Just getting the right data can be a challenge with incomplete selections or worse when Excel just drops in the wrong data without asking.
Then there’s ‘fun’ with empty data (#FIELD errors) or statistics that aren’t comparable.
All this is just to show that when you get past Microsoft’s hype about Excel’s Linked Data Types, you can take the numbers given at face value.
Find the right location
We started with a list of major world cities which you’d think would be a ‘doddle’ for the City data type … think again.
Excel 365’s City data type seems to have an American fixation. For both ‘London’ and ‘Paris’ the Data Selector appears to can choose which one you want from the many locations with the same name. But NEITHER selector includes the famous cities of that name. Only US cities and towns.
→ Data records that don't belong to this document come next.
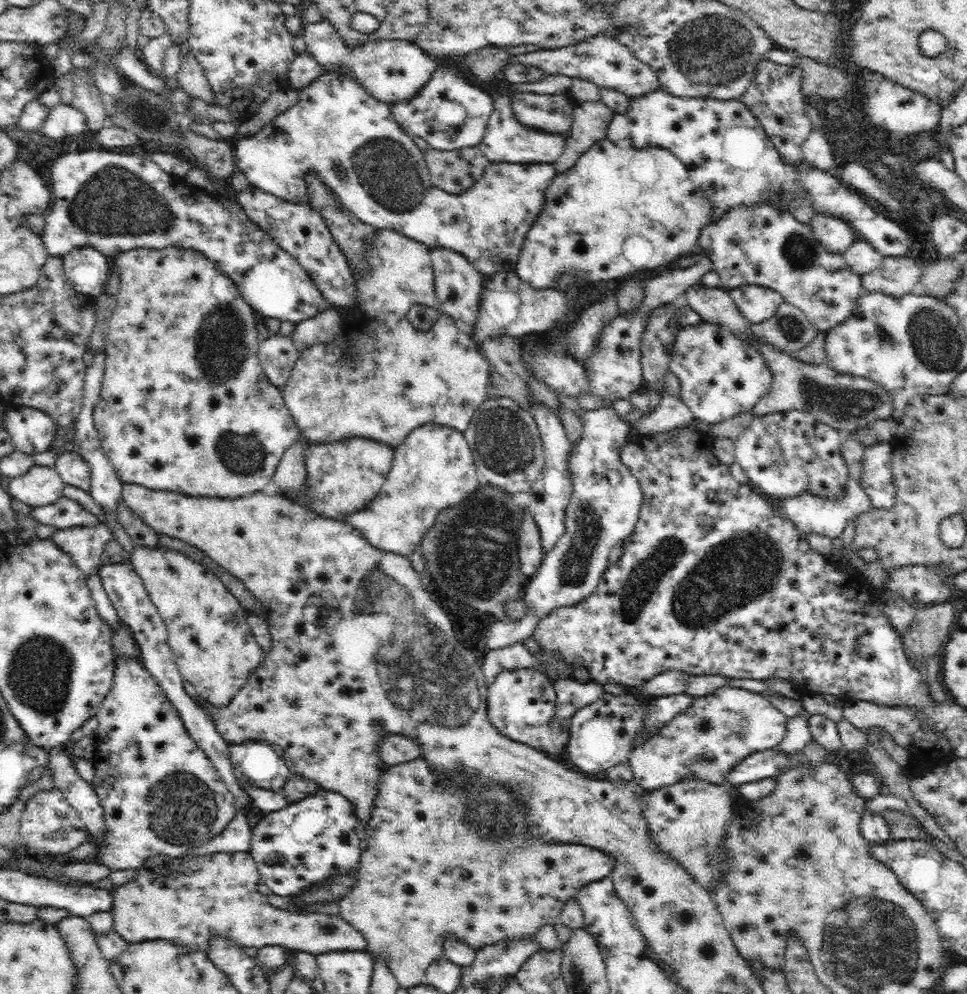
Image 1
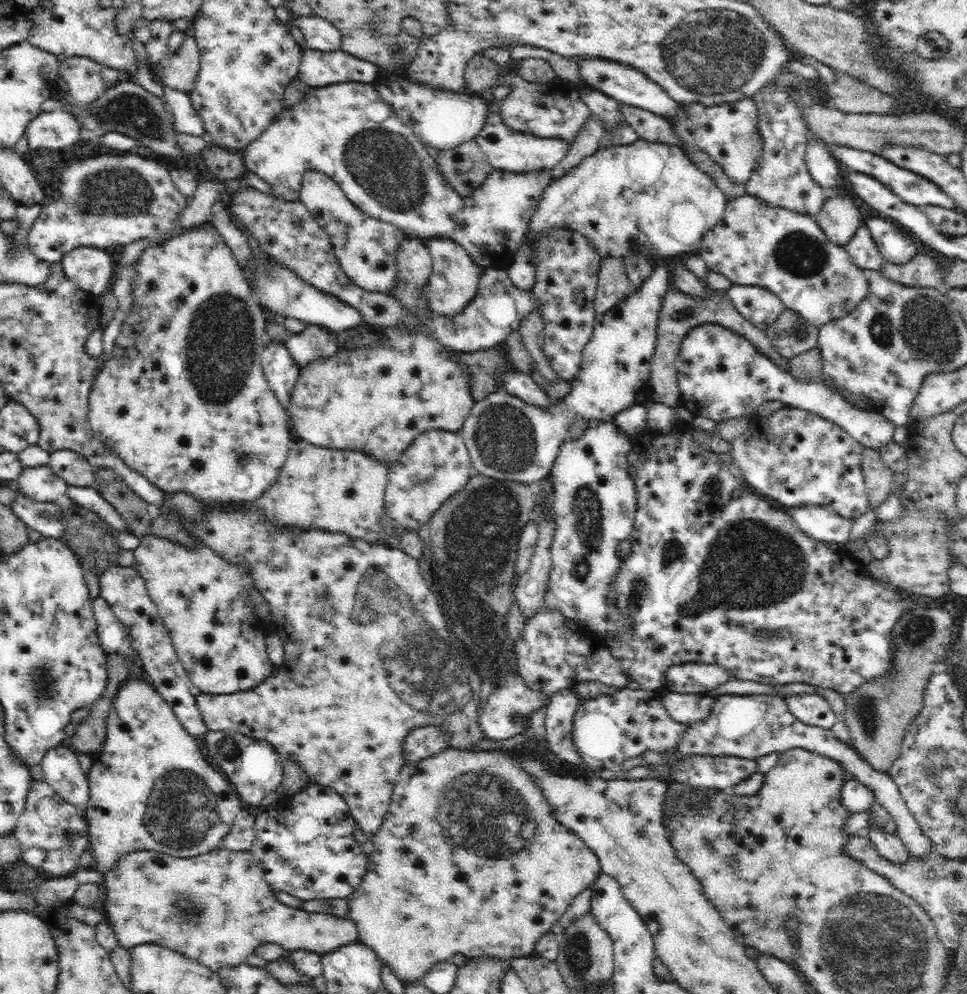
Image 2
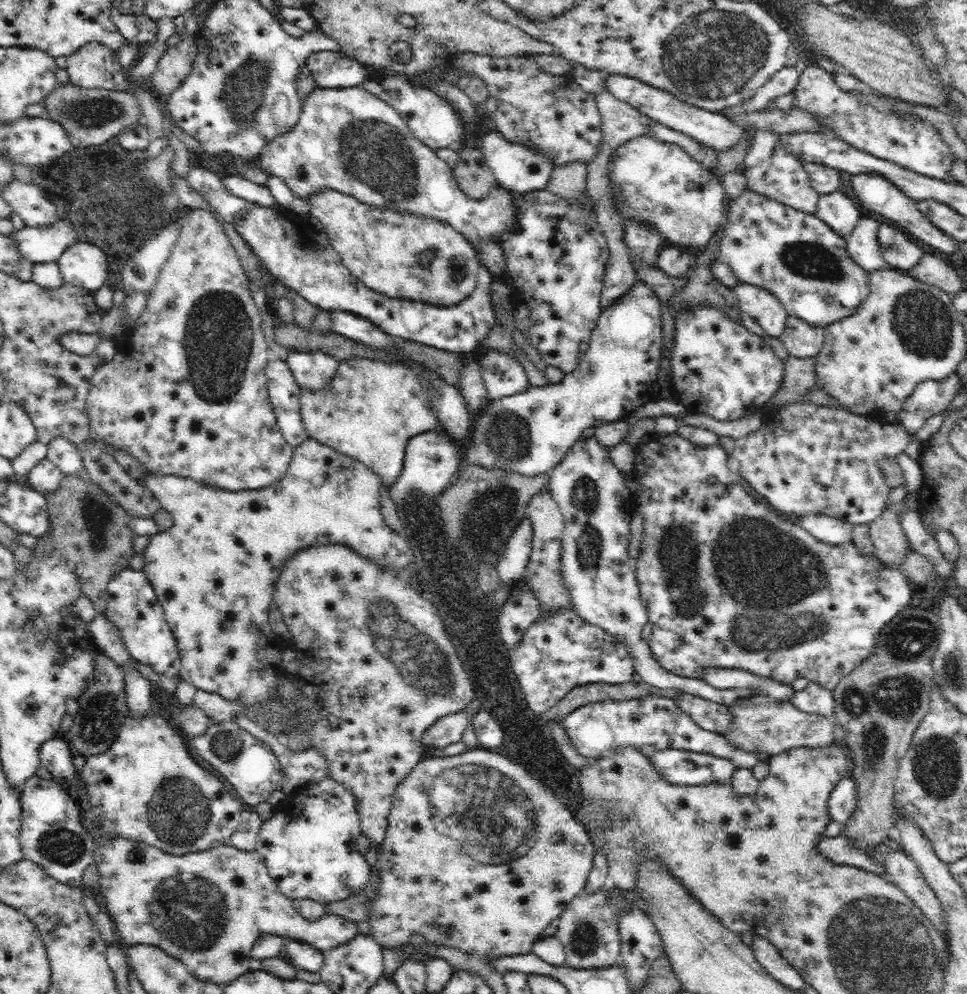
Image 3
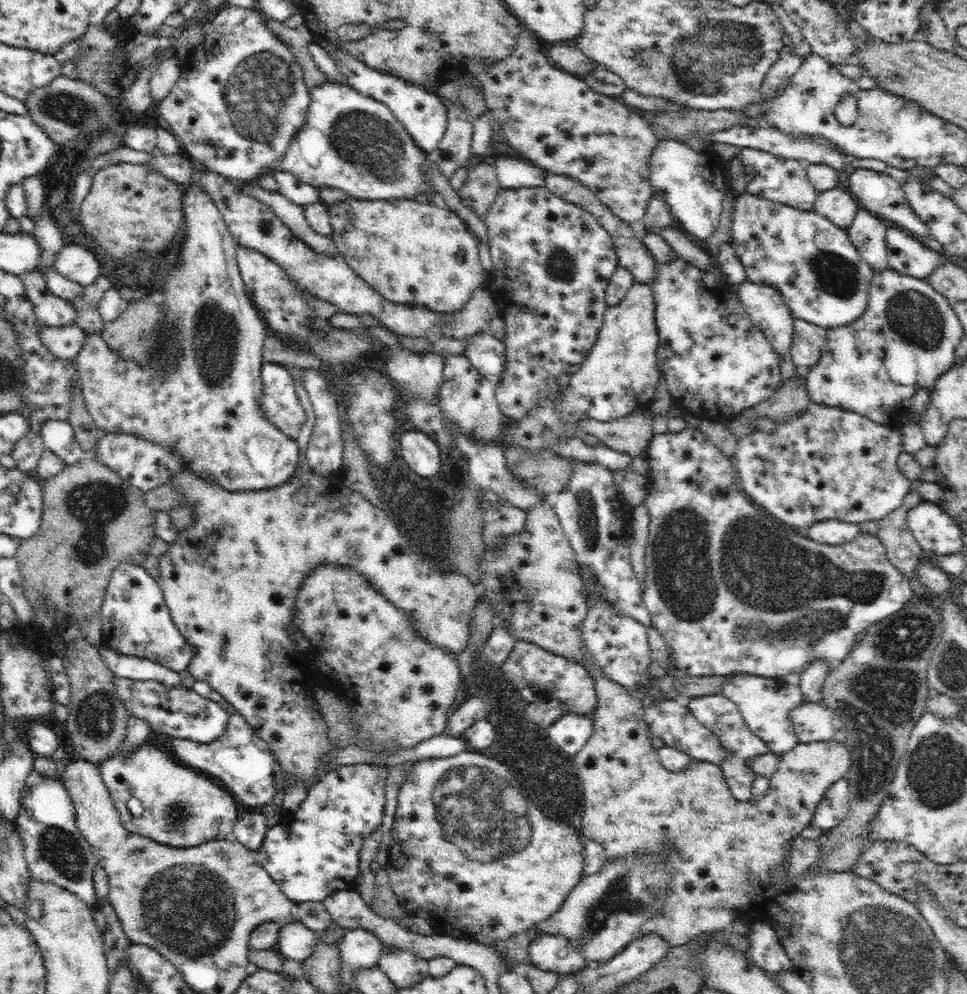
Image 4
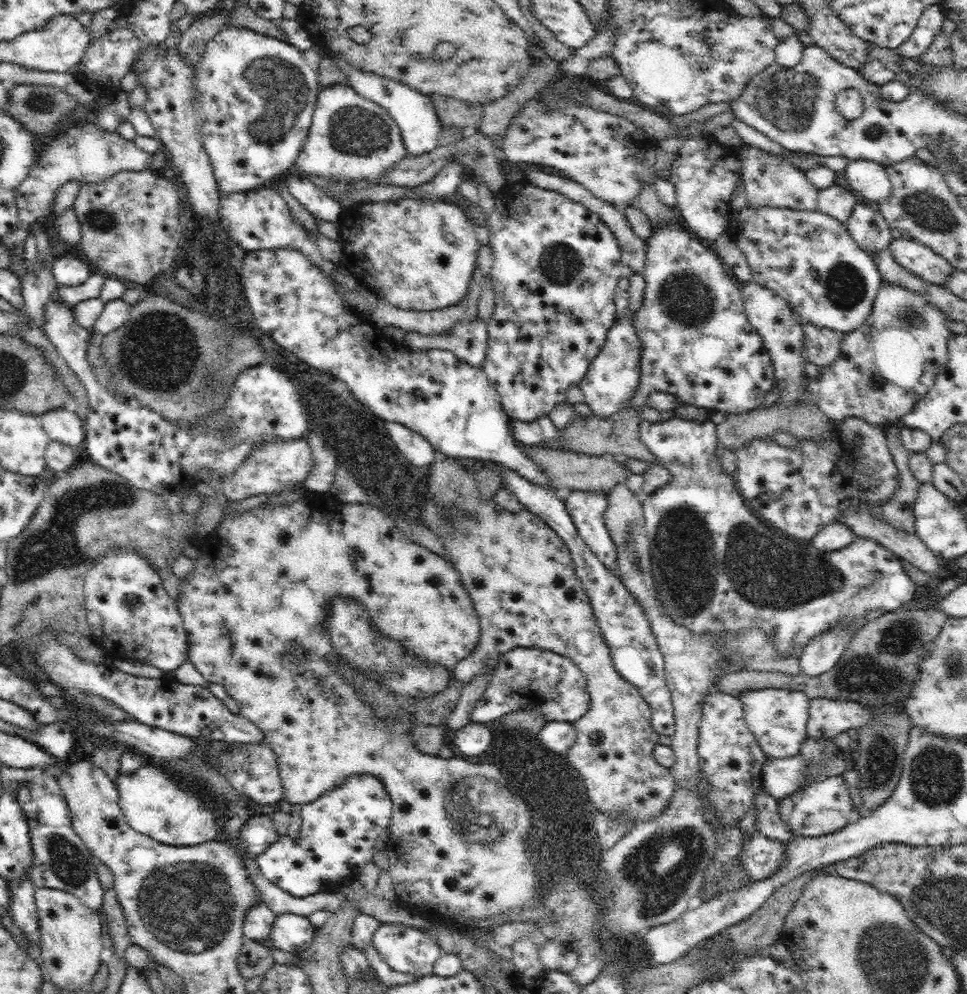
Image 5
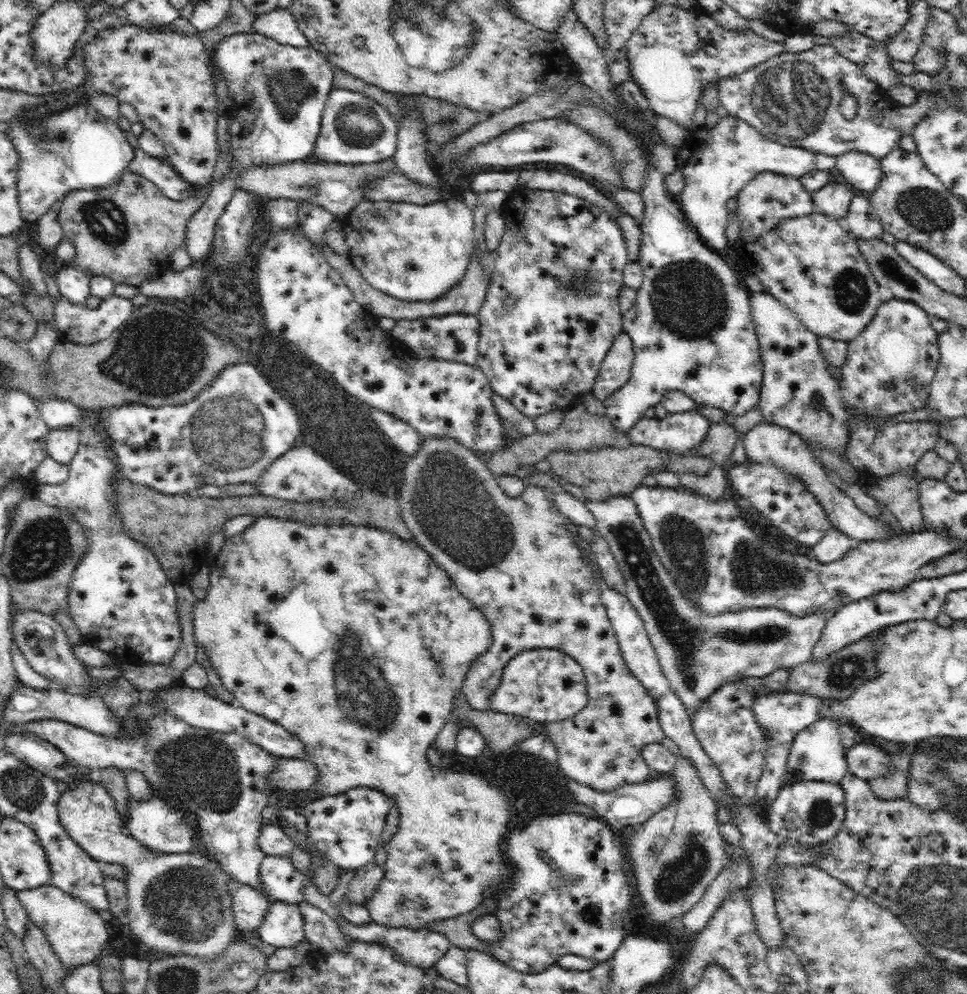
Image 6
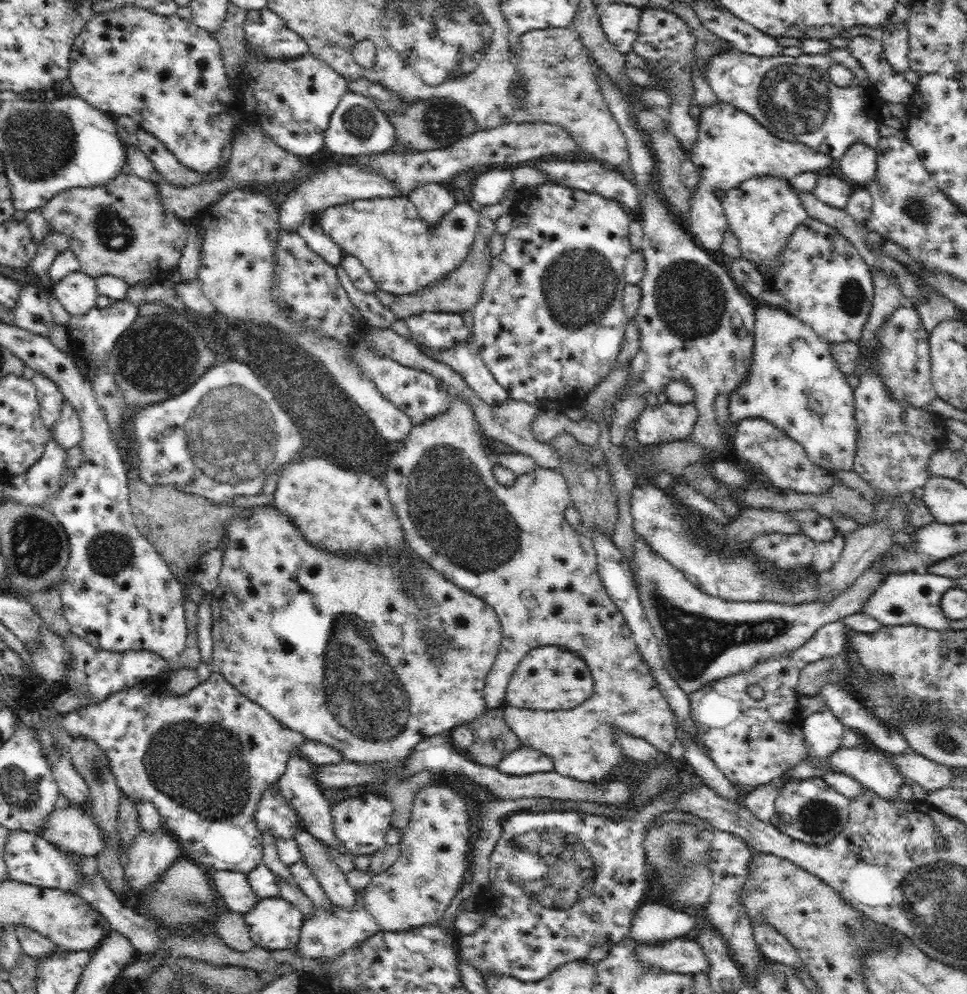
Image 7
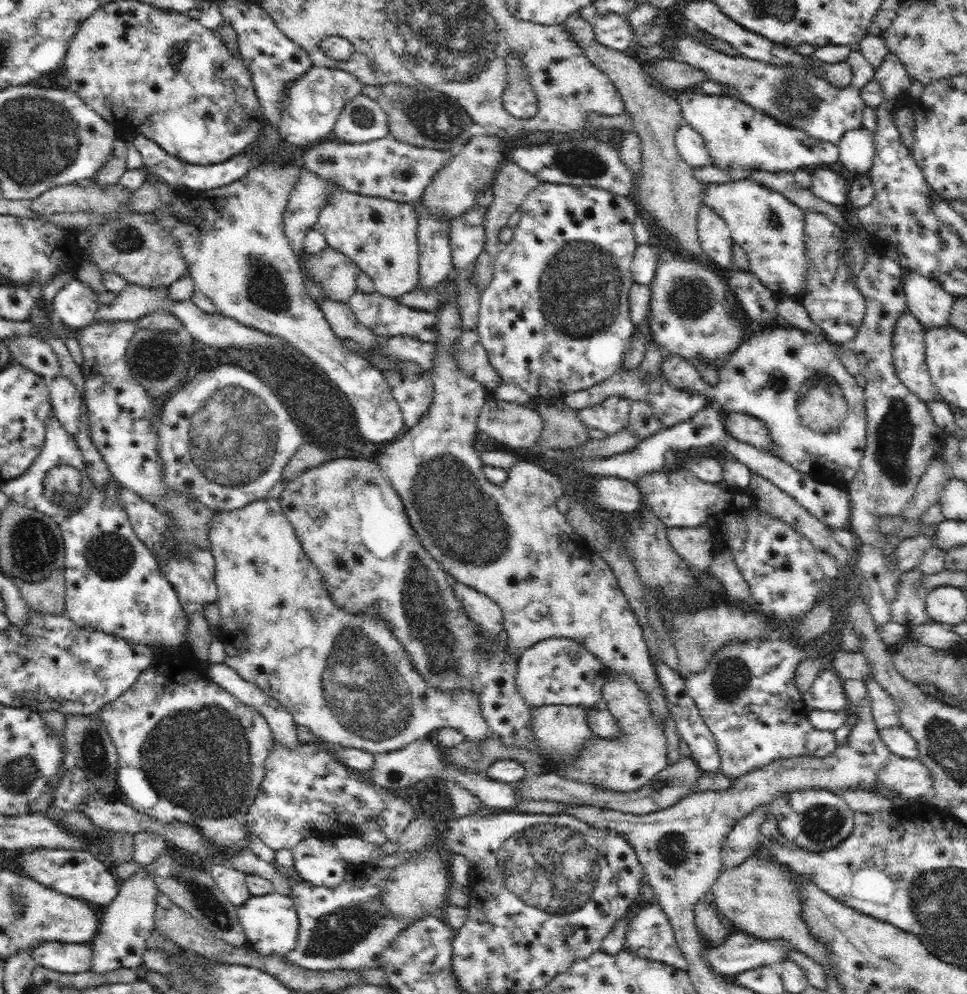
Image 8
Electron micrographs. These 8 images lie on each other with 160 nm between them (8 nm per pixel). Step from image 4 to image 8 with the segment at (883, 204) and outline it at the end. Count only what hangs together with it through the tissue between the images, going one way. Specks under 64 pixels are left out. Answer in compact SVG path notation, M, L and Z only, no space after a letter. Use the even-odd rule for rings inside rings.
M860 127L847 130L837 144L839 160L852 173L866 175L875 157L874 133Z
This seems to be a Bing problem that we’ve noticed before, Why people prefer Google over Microsoft’s Bing
At least for ‘Sydney’ there’s the choice between our boss’s home city and the lovely Canadian town.
Beware automatic selections
Be careful when Excel adds a data type automatically without a selector. ‘Munich’ seemed to be added without a problem until we looked at the area and population. Munich is 3.7 square kilometres with only 195 people? … I don’t think so.
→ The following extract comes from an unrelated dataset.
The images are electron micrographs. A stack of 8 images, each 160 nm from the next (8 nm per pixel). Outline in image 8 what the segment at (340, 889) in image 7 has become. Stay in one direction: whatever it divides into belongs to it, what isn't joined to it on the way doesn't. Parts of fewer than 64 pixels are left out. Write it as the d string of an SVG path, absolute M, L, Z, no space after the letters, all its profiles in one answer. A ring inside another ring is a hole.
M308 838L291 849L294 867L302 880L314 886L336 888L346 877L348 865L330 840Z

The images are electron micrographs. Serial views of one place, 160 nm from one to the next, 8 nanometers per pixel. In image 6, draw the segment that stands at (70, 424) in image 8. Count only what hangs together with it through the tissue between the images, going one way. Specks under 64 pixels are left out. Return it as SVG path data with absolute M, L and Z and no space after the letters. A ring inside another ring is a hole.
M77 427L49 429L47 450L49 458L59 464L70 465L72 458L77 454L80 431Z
Excel has dropped in Munich, North Dakota, USA … not the major German city. There should be a data selector to choose but Excel seems to have added the town because that’s the only name match in the USA.
Which data type to choose?
Excel 365 now has three different geography related data types. Geography has been there since the beginning and now there’s also City and Location. The difference between them isn’t clear at all. We tried the same famous cities with each of the three data types.
Geography data type
Geography is at least complete with no #FIELD errors. The top selections for each city were the most likely / well known choice. As we’ve noted before, the Area values aren’t comparable. New York City’s 1,214 km2 seems to be the combined land and water area. London’s 1,572 km2 is just one of the possible answers which range between 2.9 km2 and 8,382 km2 depending on your definition of ‘London’. The Paris area is preposterous but, like London, there are several boundaries that can define the city (between 105 km2 and 18.940 km2)
City data type
City data type, we’ve already mentioned its North American fixation.
We’re wily enough not to ask why it can’t show an area for three world famous cities … that way madness lies.
Notice that the population numbers are different from those using Geography data type, some are minor, probably scraped from separate locations. The Sydney population difference (1.3 million) seems to be comparing statistics from very different years or areas considered part of ‘Sydney’.
Location data type
Location seems to be an enlarged set of the same information used for City. That’s why both data types have the same population numbers but nothing for Area.
At least Location understands the nature of a whole planet by showing data selectors for London, Paris and Munich with the major cities as first choices.